Ich wechsle meinen Blick zwischen den schwarzen Ballen in Darius' Hand und seinen gelben Augen, die mich erwartungsvoll anstarren.
„Du kommst doch mit mir, oder? Ich kann dich retten.“
Etwas in Darius' Stimme lässt mich glauben, dass ich ihm vertrauen kann. Vielleicht ist es der warme Moschus, der von seinem Körper ausgeht und ebenfalls dazu beiträgt, diesen Eindruck zu verstärken, aber nach allem, was passiert ist... Ich will nicht sterben, und wenn er sich bis jetzt um mich gekümmert hat, ist es meine beste Option, ihn zu begleiten – die einzige Option.
Es ist, als ob eine unsichtbare Kraft mich zu ihm drängt, meinen Arm hebt, bis meine Hand auf Darius' liegt, die jetzt so groß ist, dass meine Finger kaum darum schließen können.
Ich stehe langsam auf. Er stützt mich, als ich meine Beine wanken fühle. Seine Hand hält einen Teil meines Arms fest, aber sobald ich stabil bin, lässt Darius los. Sofort ziehe ich den Saum des Hemdes herunter und versuche, meine Beine zu bedecken.
„Ich gehe mit dir“, sage ich schließlich. Das könnte die wichtigste Entscheidung sein, die ich bis heute getroffen habe.
„Steig auf.“
Darius senkt sich auf alle Viere und legt sich praktisch hin. Er tut mir auch den Gefallen, seinen Kopf in die entgegengesetzte Richtung zu drehen.
Vorsichtig nähere ich mich ihm und lasse eine Hand über sein dichtes Fell gleiten. Dann steige ich auf seinen Rücken, aber meine Beine drücken sich mit mehr Kraft gegen seine Taille, als sie sollten, weil das schwarze Fell mich an der ungünstigsten Stelle kitzelt, da ich nichts außer einem Hemd trage.
Darius knurrt, und mein Gesicht wird sehr heiß.
„H-habe ich dir wehgetan?“ frage ich und lockere sofort den Griff meiner Beine. Darius' Duft scheint stärker, aber anders als vorher, als er wütend wurde.
„Nein. Aber sei vorsichtig, kleines Mädchen“, sagt er mit heiserer Stimme. „Halt dich nur fest genug, um nicht zu fallen. Alles darüber hinaus könnte ein bisschen... kompliziert werden.“
Ich ziehe es vor, nicht zu fragen, was Darius damit meinte, weil diese ganze Situation bereits zu kompliziert ist.

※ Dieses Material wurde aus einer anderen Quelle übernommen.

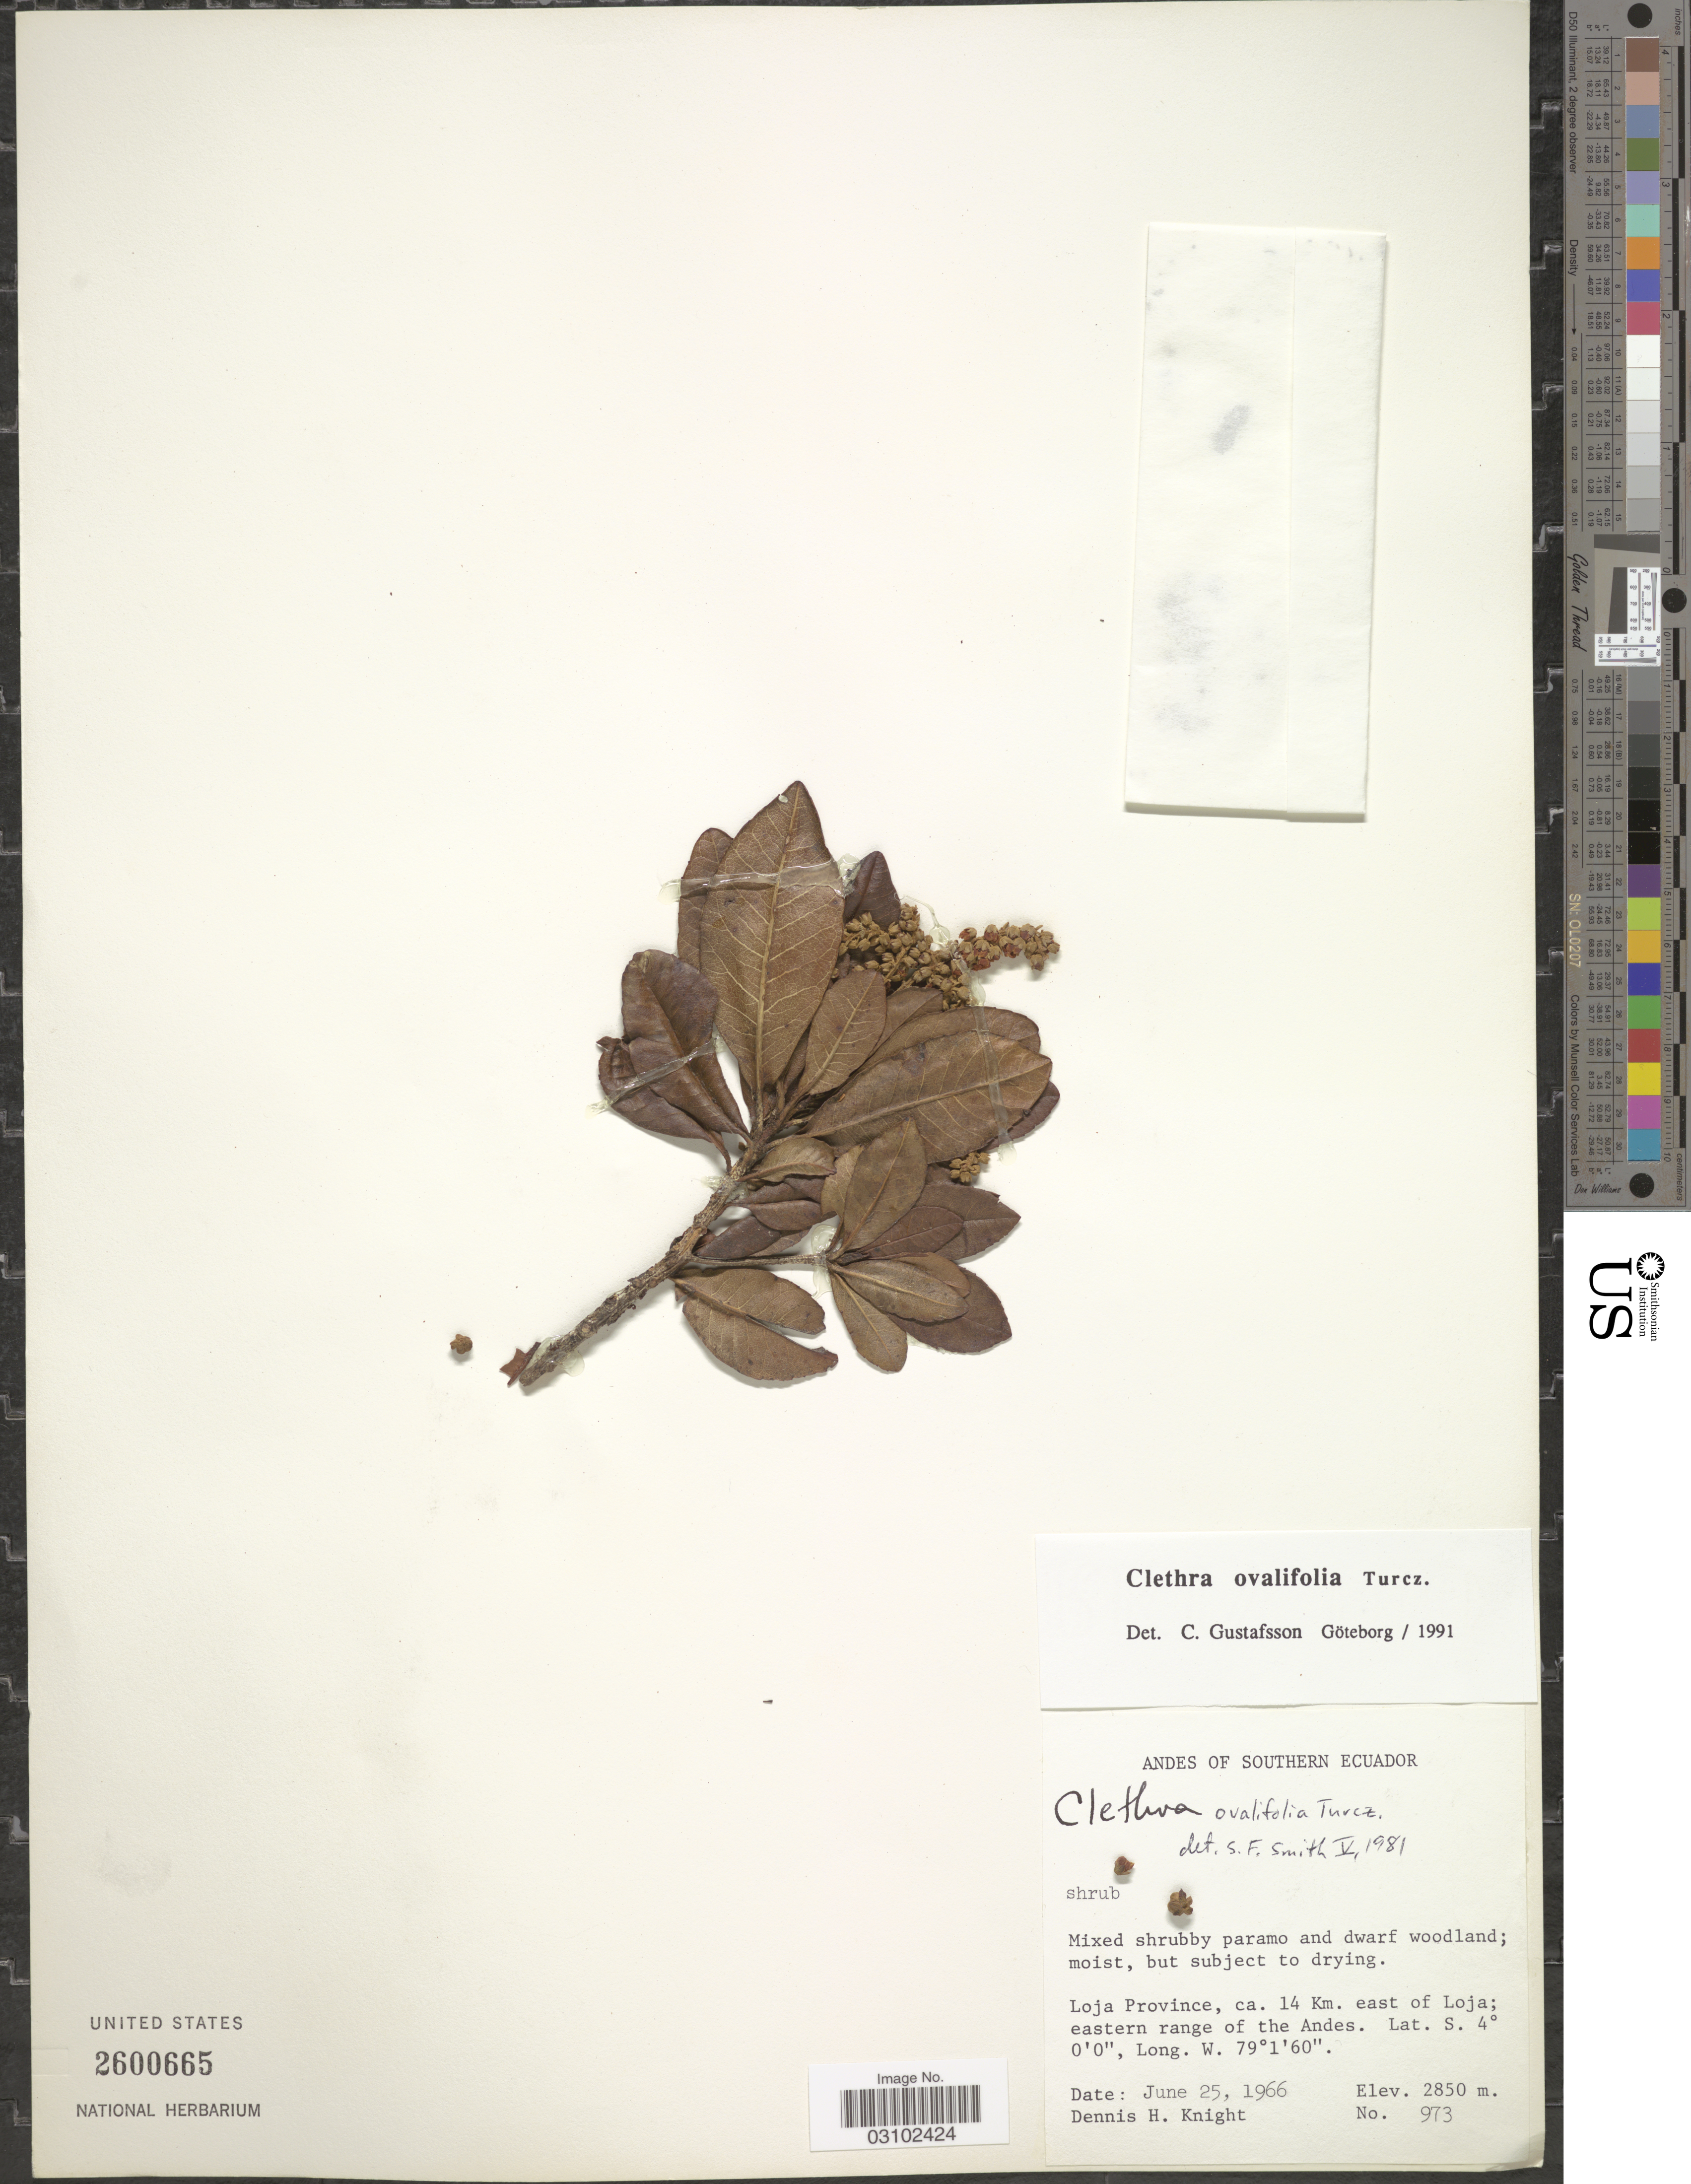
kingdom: Plantae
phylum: Tracheophyta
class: Magnoliopsida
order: Ericales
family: Clethraceae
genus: Clethra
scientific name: Clethra ovalifolia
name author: Turcz.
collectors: D. Knight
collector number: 973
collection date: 1966-06-25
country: Ecuador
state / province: Loja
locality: Andes of Southern Ecuador, Loja Province, ca. 14 Km. east of Loja; eastern range of the Andes.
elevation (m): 2850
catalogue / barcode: US 2600665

Er steht auf. Ich gebe mein Bestes, ihn nicht erneut zu drücken, indem ich mich an einigen Haaren zwischen seinen Schulterblättern festhalte.
Darius hebt den Rucksack auf und reicht ihn mir. Ich lege ihn auf meinen Schoß. Dann nimmt er das Reh mit seinem Maul auf und murmelt etwas darüber, dass er es hasst, Essen zu verschwenden.

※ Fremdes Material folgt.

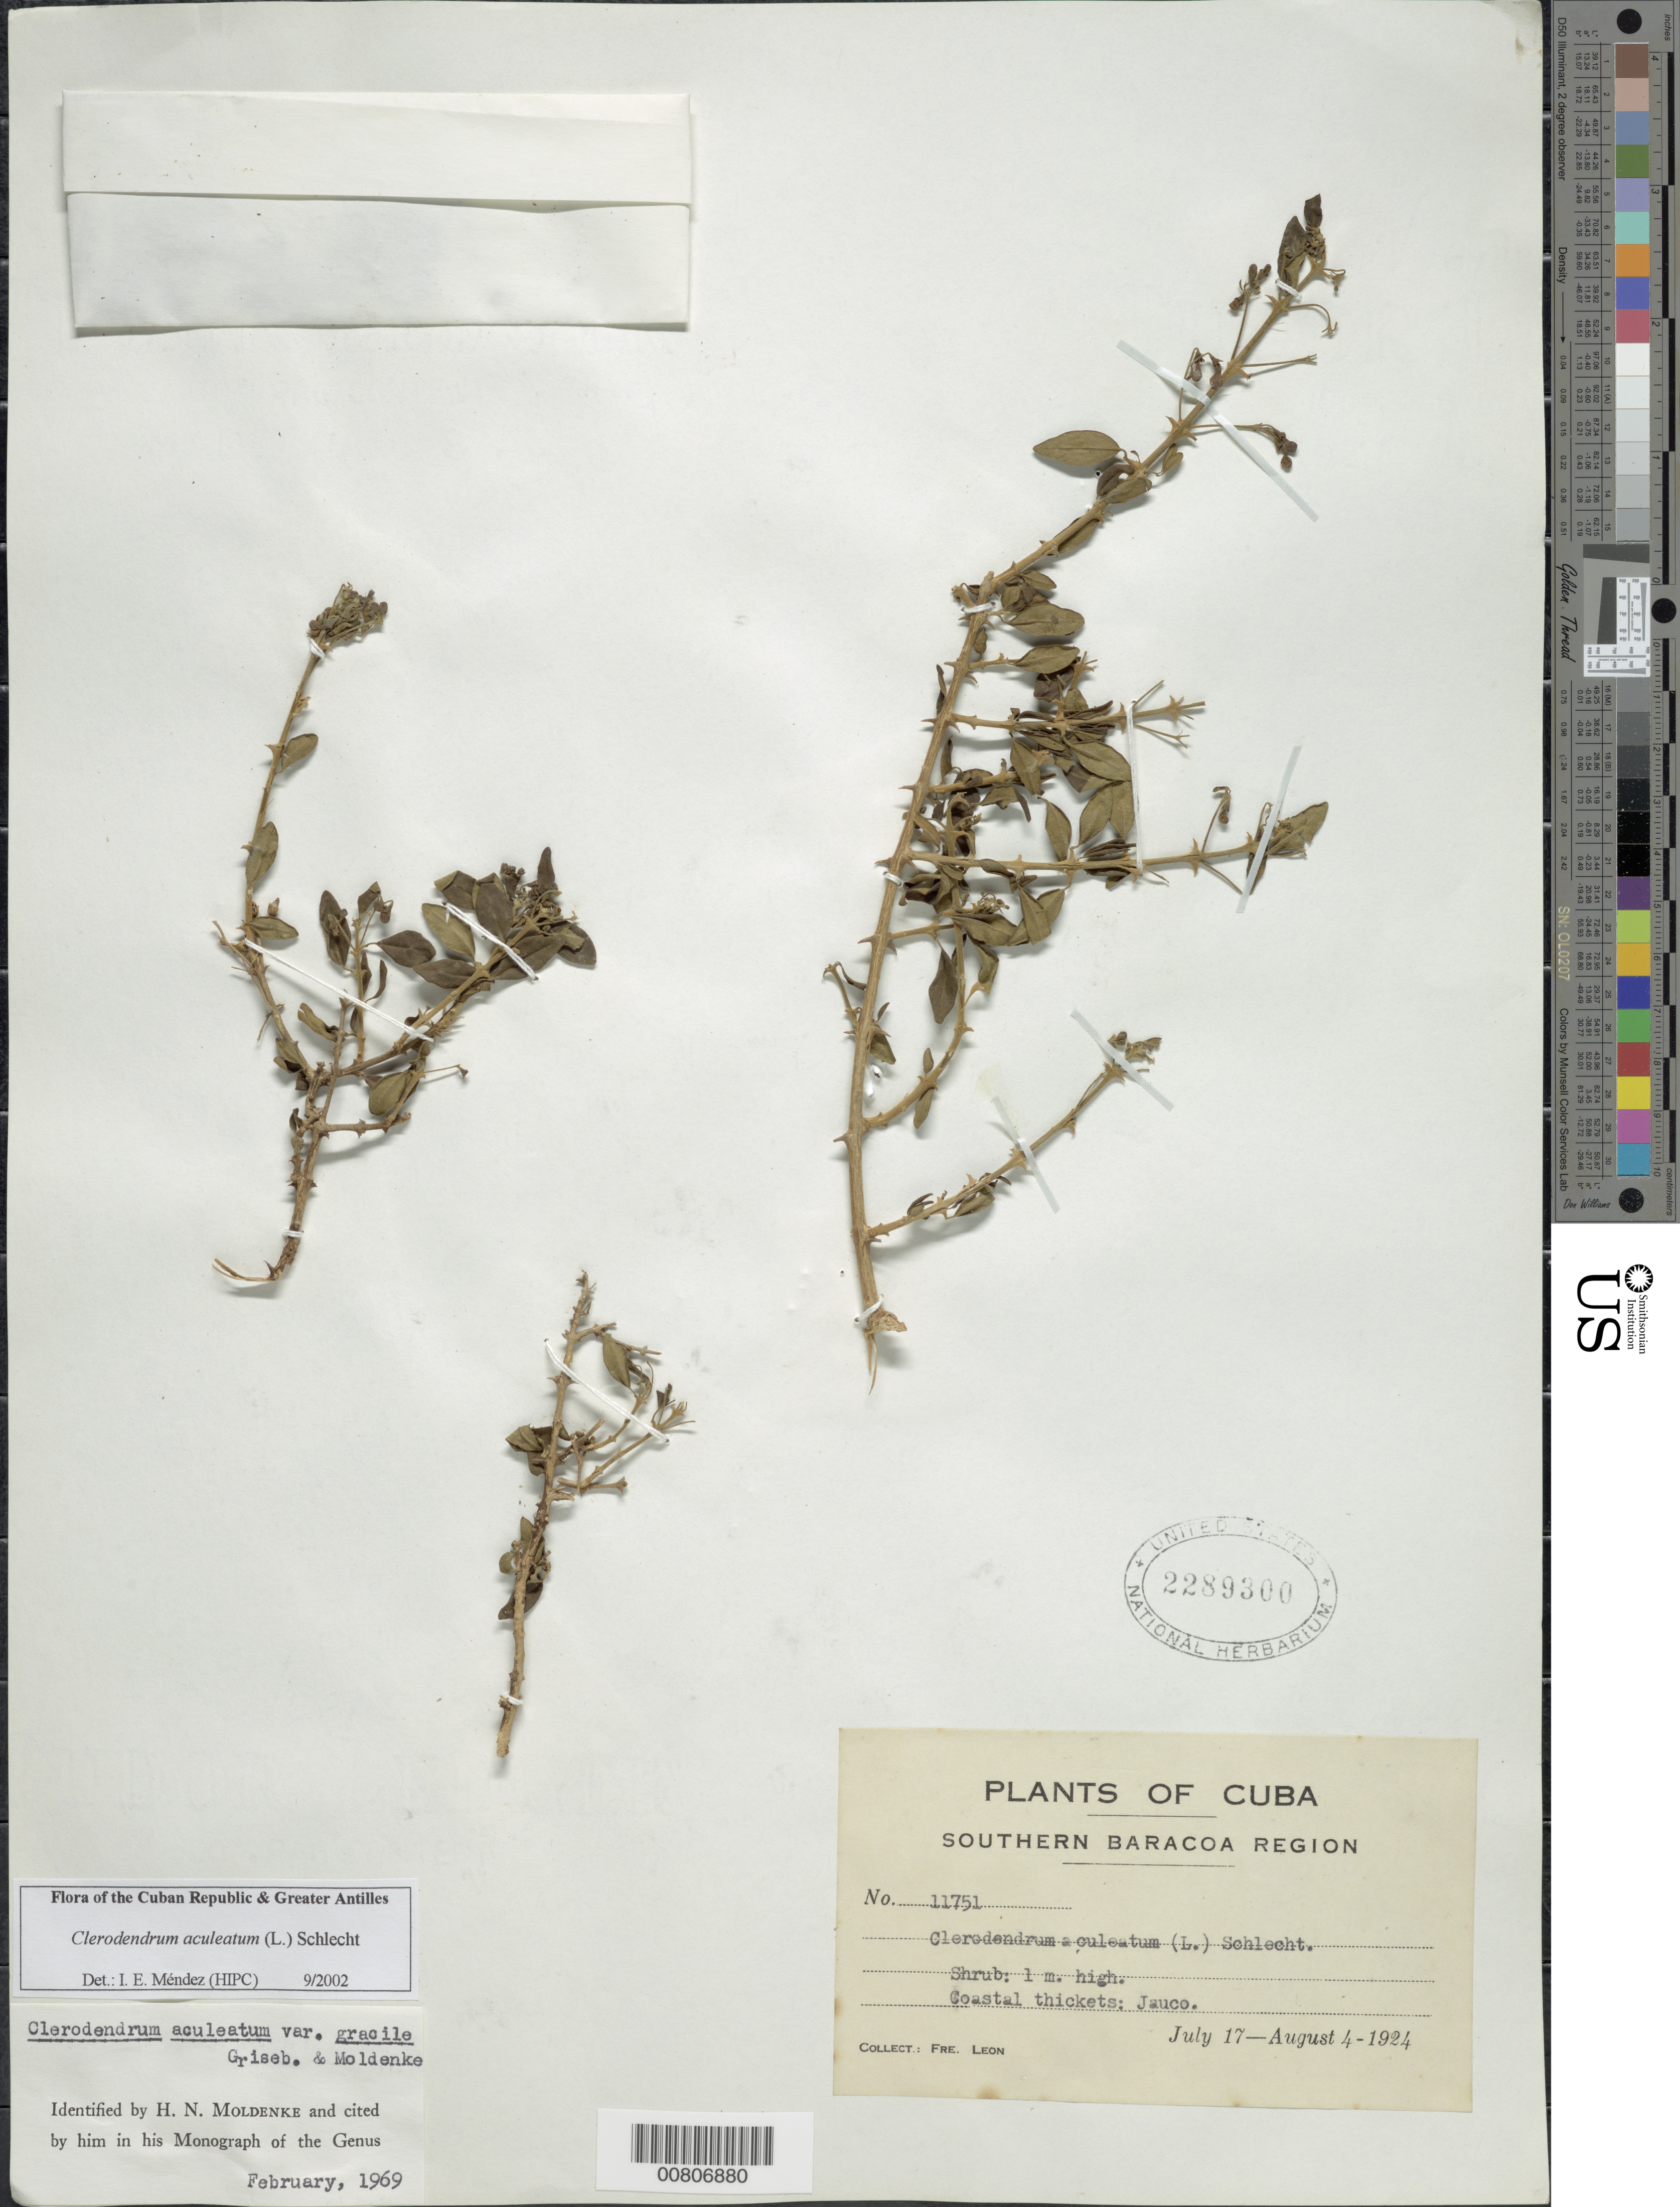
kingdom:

Er schüttelt das Fläschchen auf den Boden. Übel riechender Rauch steigt sofort auf. Ich vermute, dass dies dazu dient, das Verfolgen zu erschweren, weil dieser Geruch jeden Lykaner nach dem Einatmen verrückt machen würde.
„Los geht’s, kleines Mädchen.“
Darius beginnt zu laufen, und er ist so schnell wie der Wind. Ich muss meinen Körper neigen und mich praktisch auf seinen Rücken legen. Aber er bleibt stabil in seinem Lauf, was es mir erleichtert.
Im Nu bleibt alles, was ich kannte, zurück, und diese kleine Flamme der Hoffnung, die in meinem Herzen auflodert, ist anders. Sie fühlt sich real an, beständig.
Um zu verhindern, dass sie erlischt, lasse ich Darius mich in sein Königreich bringen – nach Norden, jenseits des Dunklen Waldes.